Something perhaps notable is that all three texts retain the odd racism against Mexicans expressed by Arthur Feldon in the story, which reflects something of Lovecraft’s own prejudices and understanding regarding Mexicans and Native Americans—a combination of racial and class prejudice. From De Castro’s other writings, he either agreed with these generally or at least appears to have felt no need to alter them, as the key phrases (“I hate greasers but I like Mexicans!” etc.) remain intact in every textual variation. Treatment of Mexican characters in “A Sacrifice to Science” (right down to using the slur “greaser”) would seem to suggest no major disagreement between de Castro and Lovecraft on the matter.

Aside from noting how difficult some of the Nahuatl and quasi-Nahuatl names appear to have been for de Castro to type, the most interesting part about the variations on “The Electric Executioner” is simply their existence. There isn’t any evidence that the undated typescript came from Lovecraft’s typewriter (at least, the number of typos would seem to argue against it, given Lovecraft’s punctiliousness), and the variations between the texts are comparatively minor. While it is not impossible that Lovecraft was responsible for some of the bits that don’t appear in the Weird Tales text, the changes are so small and affect so little of the story, compared to “Surama of Atlantis” that like as not the average reader would miss them on a read-through unless specifically pointed out.

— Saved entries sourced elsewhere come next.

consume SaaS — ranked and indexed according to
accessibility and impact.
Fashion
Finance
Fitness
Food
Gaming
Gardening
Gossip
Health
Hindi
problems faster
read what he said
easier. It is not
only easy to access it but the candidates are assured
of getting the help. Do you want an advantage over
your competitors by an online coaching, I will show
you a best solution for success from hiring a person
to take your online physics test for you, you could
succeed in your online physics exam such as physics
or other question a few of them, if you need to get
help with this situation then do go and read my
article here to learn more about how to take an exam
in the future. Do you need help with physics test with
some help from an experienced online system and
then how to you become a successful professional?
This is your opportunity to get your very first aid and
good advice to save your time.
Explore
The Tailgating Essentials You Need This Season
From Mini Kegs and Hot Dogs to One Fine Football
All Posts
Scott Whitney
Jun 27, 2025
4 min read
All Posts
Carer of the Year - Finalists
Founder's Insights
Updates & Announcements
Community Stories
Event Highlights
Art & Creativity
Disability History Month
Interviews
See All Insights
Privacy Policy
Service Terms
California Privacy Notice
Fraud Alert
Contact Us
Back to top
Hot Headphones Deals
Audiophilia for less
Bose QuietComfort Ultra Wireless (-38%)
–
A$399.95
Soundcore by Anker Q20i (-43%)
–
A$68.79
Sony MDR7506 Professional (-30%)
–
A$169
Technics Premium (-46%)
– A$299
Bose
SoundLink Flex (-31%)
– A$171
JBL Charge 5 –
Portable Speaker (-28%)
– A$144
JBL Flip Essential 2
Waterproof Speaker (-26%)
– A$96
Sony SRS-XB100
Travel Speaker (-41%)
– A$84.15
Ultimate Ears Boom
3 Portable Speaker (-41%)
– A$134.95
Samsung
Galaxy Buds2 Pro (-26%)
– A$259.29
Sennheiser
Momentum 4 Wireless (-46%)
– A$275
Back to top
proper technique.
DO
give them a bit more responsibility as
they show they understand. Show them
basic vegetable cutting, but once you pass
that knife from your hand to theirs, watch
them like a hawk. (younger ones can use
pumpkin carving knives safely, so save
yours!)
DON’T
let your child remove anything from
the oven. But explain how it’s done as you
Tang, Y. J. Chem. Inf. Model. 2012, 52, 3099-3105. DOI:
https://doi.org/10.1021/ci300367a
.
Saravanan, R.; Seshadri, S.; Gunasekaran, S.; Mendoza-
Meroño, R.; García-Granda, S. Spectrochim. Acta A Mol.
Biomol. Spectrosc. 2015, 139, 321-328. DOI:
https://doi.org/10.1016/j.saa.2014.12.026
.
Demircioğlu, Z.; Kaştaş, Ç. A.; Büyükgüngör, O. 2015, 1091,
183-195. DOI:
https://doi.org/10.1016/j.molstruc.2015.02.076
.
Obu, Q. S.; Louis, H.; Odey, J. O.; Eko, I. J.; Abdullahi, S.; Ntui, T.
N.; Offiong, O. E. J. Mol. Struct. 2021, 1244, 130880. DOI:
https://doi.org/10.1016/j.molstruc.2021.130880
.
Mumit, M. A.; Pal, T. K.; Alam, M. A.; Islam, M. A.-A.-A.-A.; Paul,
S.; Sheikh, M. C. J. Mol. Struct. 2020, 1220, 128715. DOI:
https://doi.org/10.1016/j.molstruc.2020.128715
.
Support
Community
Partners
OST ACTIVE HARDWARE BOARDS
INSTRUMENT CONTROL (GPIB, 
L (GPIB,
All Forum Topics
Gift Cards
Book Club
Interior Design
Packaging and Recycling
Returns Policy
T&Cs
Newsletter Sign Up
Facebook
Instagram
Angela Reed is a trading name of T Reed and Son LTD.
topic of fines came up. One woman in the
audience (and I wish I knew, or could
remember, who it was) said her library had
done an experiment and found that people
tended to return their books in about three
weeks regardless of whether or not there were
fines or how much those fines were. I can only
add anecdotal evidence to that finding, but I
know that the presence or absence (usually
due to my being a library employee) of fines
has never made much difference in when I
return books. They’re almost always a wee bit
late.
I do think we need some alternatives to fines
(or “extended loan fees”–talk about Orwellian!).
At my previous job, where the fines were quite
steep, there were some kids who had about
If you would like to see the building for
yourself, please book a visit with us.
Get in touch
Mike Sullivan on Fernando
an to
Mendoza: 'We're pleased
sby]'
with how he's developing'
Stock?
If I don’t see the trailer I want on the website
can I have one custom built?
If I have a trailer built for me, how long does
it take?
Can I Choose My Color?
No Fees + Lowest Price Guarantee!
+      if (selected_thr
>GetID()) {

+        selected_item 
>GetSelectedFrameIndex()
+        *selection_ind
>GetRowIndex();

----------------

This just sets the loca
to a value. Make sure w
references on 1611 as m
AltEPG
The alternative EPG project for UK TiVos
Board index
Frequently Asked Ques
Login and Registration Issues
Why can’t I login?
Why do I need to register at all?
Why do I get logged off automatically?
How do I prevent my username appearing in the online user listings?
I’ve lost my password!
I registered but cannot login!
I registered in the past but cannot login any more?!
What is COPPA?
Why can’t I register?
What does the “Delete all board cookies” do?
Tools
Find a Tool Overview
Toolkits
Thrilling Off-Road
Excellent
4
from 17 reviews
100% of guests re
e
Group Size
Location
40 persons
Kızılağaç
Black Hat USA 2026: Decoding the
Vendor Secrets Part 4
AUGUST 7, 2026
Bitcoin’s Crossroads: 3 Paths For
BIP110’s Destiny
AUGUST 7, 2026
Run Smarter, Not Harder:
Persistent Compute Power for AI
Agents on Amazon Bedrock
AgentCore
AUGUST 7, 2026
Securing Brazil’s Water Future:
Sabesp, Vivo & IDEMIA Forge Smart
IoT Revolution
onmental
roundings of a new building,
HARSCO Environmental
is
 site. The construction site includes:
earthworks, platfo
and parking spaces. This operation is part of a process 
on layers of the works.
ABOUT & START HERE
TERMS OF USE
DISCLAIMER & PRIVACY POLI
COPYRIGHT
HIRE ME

As a point of hardcore Lovecraftian scholarship and nerdism, “Surama of Atlantis” and “The Automatic Electric Executioner” provide interesting insight on how changes to Lovecraft stories can not work, and perhaps reflect on the difficult process of drafting and revision. That these stories have gone unpublished is perhaps not surprising; the audience for a variorum of such texts is small, and the rights would presumably remain with de Castro’s estate. But that they exist at all should interest and thrill Lovecraft fans: who knows what else may yet remain, in some dusty archive, or in an amateur journal not yet thoroughly picked-over?


Bobby Derie is the author of Weird Talers: Essays on Robert E. Howard & Others (2019) and Sex and the Cthulhu Mythos (2014).